Quando me peguei pensando sobre o tema do artigo que escreveria para a Pastoral Operária, lembrei-me que essa é a minha primeira contribuição para o boletim como vereadora na cidade de Campinas. Eu, mulher negra, criada na periferia da minha cidade, filha de professora e da escola pública gratuita, agora vereadora.
Minha história de vida é, sobretudo, a história de várias mulheres e homens pretos que, como eu e tantas outras, tiveram nas últimas duas décadas alguma oportunidade de vencer a barreira racial e social que separa e marca a sociedade brasileira há séculos, desde o período escravista. Nos últimos 20 anos pudemos ver (e sentir) mudanças profundas no nosso país, principalmente quando pensamos sobre a vida da população preta.

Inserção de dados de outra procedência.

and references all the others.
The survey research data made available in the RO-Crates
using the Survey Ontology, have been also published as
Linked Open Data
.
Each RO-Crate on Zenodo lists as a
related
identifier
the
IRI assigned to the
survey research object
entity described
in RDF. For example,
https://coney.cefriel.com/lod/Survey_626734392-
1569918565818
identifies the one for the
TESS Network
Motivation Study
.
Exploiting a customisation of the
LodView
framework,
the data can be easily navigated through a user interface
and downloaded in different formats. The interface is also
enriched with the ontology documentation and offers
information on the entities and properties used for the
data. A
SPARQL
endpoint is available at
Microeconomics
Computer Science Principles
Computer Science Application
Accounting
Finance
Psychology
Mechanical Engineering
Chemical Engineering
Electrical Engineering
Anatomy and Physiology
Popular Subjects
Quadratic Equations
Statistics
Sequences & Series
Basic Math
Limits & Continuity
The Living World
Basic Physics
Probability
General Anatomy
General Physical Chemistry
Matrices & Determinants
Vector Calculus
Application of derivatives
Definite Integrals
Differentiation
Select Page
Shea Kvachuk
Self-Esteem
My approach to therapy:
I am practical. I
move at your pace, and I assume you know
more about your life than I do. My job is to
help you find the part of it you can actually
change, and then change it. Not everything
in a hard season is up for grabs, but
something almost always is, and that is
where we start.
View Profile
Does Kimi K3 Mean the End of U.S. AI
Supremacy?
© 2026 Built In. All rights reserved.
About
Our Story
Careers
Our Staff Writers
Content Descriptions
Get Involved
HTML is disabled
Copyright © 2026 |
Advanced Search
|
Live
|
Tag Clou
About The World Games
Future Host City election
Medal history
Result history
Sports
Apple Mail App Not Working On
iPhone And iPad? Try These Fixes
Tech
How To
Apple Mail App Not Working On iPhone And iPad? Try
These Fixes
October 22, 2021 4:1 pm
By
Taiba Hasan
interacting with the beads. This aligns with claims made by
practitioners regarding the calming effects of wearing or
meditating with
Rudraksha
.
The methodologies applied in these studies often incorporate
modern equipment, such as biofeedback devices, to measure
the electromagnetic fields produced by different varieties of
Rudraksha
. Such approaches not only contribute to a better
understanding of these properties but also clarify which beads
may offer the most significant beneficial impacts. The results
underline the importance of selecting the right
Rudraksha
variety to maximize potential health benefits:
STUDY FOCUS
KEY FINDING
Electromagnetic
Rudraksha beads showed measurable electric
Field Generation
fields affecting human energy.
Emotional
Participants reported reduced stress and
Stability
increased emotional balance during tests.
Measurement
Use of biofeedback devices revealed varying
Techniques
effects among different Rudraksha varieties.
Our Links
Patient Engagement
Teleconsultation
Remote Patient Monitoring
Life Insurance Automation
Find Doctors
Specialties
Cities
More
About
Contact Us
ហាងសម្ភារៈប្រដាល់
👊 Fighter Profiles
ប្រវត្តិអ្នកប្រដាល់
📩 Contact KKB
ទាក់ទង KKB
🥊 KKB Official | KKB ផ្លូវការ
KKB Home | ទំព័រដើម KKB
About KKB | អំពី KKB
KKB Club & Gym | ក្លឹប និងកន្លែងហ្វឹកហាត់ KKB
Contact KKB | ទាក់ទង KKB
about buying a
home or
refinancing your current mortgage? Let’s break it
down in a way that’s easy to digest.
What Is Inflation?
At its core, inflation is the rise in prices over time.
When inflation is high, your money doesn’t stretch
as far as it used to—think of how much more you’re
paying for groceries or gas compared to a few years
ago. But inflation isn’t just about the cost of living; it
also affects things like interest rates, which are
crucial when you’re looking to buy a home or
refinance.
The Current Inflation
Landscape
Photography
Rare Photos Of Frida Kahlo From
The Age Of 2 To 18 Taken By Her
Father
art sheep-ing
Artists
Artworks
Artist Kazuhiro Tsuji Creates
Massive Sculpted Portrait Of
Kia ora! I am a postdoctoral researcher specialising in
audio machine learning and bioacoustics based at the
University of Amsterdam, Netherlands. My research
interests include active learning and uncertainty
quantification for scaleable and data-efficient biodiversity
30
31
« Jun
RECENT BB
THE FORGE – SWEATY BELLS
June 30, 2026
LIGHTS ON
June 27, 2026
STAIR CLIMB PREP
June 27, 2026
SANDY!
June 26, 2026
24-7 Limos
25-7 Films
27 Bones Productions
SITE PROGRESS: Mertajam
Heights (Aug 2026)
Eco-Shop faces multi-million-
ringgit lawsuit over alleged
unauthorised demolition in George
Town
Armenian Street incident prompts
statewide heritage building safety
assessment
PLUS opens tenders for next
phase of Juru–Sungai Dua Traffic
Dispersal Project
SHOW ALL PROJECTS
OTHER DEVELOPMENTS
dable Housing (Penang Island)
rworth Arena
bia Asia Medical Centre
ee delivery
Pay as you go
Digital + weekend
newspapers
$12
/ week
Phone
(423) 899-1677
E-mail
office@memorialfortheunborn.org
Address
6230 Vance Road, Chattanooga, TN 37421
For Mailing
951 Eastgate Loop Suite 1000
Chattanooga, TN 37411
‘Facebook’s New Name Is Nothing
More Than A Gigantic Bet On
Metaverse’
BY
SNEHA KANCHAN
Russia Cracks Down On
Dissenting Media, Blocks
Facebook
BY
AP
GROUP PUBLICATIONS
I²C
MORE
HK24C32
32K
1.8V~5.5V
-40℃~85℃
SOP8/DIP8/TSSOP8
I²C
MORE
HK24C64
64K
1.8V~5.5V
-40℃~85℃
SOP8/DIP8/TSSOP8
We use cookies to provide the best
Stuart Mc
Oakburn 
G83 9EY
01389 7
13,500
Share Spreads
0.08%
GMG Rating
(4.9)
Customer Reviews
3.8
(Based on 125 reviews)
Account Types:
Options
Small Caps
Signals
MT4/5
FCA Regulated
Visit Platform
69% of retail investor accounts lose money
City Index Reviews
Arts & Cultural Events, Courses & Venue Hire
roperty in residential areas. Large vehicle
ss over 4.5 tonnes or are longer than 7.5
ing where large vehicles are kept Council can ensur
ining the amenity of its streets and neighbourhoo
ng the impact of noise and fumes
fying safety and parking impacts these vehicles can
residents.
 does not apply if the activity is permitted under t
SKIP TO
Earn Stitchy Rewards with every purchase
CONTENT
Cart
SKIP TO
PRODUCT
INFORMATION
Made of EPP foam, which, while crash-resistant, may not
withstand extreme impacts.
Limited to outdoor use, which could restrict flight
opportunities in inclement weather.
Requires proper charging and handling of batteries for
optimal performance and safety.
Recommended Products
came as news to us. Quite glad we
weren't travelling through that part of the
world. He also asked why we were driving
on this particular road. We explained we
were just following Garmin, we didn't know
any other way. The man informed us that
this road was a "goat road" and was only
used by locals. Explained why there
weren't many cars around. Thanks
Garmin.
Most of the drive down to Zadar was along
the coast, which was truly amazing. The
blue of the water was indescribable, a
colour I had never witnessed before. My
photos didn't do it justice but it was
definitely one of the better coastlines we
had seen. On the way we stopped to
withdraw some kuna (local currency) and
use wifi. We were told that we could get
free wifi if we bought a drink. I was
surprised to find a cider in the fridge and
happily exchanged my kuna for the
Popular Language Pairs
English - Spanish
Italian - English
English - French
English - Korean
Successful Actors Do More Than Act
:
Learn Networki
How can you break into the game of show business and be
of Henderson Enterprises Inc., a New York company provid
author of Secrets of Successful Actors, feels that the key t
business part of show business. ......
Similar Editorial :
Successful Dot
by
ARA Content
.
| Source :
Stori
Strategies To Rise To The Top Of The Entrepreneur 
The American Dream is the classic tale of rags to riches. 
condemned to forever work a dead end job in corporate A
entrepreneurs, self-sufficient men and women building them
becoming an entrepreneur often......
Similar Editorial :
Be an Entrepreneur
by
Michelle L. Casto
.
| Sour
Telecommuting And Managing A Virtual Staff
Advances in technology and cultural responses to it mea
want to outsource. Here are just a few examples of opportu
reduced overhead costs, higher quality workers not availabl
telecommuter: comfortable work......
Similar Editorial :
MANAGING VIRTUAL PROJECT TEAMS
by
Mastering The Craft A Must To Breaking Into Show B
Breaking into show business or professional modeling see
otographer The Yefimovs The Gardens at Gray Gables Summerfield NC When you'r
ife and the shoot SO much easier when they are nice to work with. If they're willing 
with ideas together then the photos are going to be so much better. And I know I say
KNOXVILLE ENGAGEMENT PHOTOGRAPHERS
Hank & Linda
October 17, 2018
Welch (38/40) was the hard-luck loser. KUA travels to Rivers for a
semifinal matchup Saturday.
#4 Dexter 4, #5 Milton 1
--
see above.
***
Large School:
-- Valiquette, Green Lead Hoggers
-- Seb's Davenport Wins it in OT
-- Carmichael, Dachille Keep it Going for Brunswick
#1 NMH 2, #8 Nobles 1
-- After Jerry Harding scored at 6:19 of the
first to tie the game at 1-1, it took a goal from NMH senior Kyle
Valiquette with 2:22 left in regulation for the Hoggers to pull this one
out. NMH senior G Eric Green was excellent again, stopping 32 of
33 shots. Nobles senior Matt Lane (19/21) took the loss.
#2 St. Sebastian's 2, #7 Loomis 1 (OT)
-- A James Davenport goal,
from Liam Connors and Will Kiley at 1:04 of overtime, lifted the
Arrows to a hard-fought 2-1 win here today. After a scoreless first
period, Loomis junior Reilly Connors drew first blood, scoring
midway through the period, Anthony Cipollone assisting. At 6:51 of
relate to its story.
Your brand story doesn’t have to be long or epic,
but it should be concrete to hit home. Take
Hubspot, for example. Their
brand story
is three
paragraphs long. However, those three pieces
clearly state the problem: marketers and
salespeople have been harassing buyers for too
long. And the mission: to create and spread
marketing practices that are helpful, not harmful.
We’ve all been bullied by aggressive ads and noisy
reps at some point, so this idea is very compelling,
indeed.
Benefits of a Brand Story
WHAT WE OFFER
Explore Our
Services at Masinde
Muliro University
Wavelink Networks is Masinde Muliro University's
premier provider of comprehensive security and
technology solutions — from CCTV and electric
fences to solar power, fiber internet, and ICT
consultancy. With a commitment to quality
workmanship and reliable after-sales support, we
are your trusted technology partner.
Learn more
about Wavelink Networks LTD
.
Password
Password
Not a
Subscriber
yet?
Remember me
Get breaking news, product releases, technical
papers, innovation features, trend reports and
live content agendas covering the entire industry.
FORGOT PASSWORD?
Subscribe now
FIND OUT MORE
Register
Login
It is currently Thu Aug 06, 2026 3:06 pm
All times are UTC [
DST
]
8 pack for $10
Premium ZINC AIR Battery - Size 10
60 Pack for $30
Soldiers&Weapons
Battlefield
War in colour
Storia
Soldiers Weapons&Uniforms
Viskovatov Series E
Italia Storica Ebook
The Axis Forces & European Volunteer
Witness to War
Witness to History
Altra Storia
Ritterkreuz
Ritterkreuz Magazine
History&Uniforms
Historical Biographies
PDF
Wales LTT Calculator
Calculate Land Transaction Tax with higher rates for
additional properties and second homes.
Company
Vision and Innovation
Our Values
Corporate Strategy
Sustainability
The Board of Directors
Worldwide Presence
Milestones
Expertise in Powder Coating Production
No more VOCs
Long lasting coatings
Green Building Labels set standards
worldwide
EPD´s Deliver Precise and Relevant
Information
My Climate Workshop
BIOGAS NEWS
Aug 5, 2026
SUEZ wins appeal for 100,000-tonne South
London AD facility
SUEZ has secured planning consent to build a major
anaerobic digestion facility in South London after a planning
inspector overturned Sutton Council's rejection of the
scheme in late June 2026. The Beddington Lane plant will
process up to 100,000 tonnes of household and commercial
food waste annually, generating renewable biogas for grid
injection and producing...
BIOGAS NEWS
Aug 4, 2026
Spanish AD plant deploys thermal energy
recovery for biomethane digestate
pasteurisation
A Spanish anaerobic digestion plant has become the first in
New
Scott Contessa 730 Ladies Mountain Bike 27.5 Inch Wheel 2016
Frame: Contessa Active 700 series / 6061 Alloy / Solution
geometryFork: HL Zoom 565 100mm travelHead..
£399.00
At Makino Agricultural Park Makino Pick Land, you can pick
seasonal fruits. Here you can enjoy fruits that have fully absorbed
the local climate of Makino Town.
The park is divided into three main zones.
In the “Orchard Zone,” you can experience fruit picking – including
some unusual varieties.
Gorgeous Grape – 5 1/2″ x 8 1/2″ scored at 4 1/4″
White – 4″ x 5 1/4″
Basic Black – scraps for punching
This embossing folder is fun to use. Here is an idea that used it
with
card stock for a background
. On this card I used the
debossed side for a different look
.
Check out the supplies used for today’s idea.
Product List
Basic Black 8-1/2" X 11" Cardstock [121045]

Pessoas pretas tiveram maior chance de acesso ao ensino superior por conta da política de cotas nas universidades; famílias periféricas, na maioria esmagadora negras, passaram a se alimentar melhor por conta do Bolsa Família; uma legião de brasileiros e brasileiras ascenderam da pobreza à classe média por conta de novas políticas de distribuição de renda e geração de emprego, podendo experimentar, pela primeira vez, olhar o horizonte como quem enxerga a esperança de um país menos racista e menos desigual.
Sim, avançamos. Mas ainda falta muito. Somos um dos países que mais matam pretos e pobres no mundo. Uma nação que encarcera em massa homens negros. Uma sociedade marcada por uma imensa desigualdade de renda, agravada pelo racismo estrutural que separa o Brasil entre privilegiados e excluídos, brancos e pretos. Um país que ainda teima em acertar suas contas com o passado escravista, que negou e ainda nega direitos a quase metade da nossa população, identificada como preta.
Contudo, sabemos que direitos, mesmo aqueles que mudam as vidas de milhões de pessoas, nunca estão garantidos. O governo fascista de Jair Bolsonaro nos mostra como pequenos avanços podem ser ceifados quando os donos do poder deixam de ter qual sensibilidade com as cicatrizes escravistas tolerar as significativas mudanças sociais e raciais. Hoje, as políticas sociais que mudaram a vida de milhões já não existem mais. O desemprego e a inflação geram fome. As políticas públicas de inclusão sofrem baixas diariamente. O presidente do país naturaliza e incentiva o racismo.
Acontece que o Brasil de 2021 não é o país de duas décadas atrás. Quem deixou a senzala não quer nunca mais voltar para ela. Quem teve acesso à educação não consegue esquecer o conhecimento que acumulou. Quem vislumbrou um Brasil de esperança não se contenta com o desalento. Os avanços conquistados marcaram não apenas a sociedade, mas os indivíduos que puderam usufruir deles. O movimento negro está mais sólido do que nunca, organizado, enraizado nas diversas regiões do país e pauta o debate público como nunca.
Acredito que nossa missão, daqui para a frente, está em torno de recuperar as bases que tornaram possível os avanços dos últimos anos: a democracia, as instituições da República, os programas de redução da desigualdade, de geração de emprego e renda. E devemos ir além, sem negociar com os herdeiros da casa grande os nossos direitos e as nossas vidas. O Brasil precisa avançar na pauta da violência policial, virando para sempre a página do genocídio preto nas periferias. Precisa, também, de uma reforma profunda no sistema de Justiça, ainda contaminado por uma elite racista e excludente. E, não podemos nos esquecer, precisamos de uma democracia que integre pretos e pobres aos partidos, parlamentos e executivos.
Tento me manter inteira até mesmo nos piores momentos. Acredito que nós, lideranças políticas e do movimento social, não temos o direito de perder a esperança. Fomos encarregadas de levar a esperança onde quer que caminhemos. Fomos eleitas para transformar as lutas em mudanças reais na vida daqueles que mais precisam. Só com esperança e força poderemos juntar os cacos deixados pelos que querem a nossa volta à senzala e reconstruir um país que caminhará para superar seus traumas, antirracista e mais justo para todes.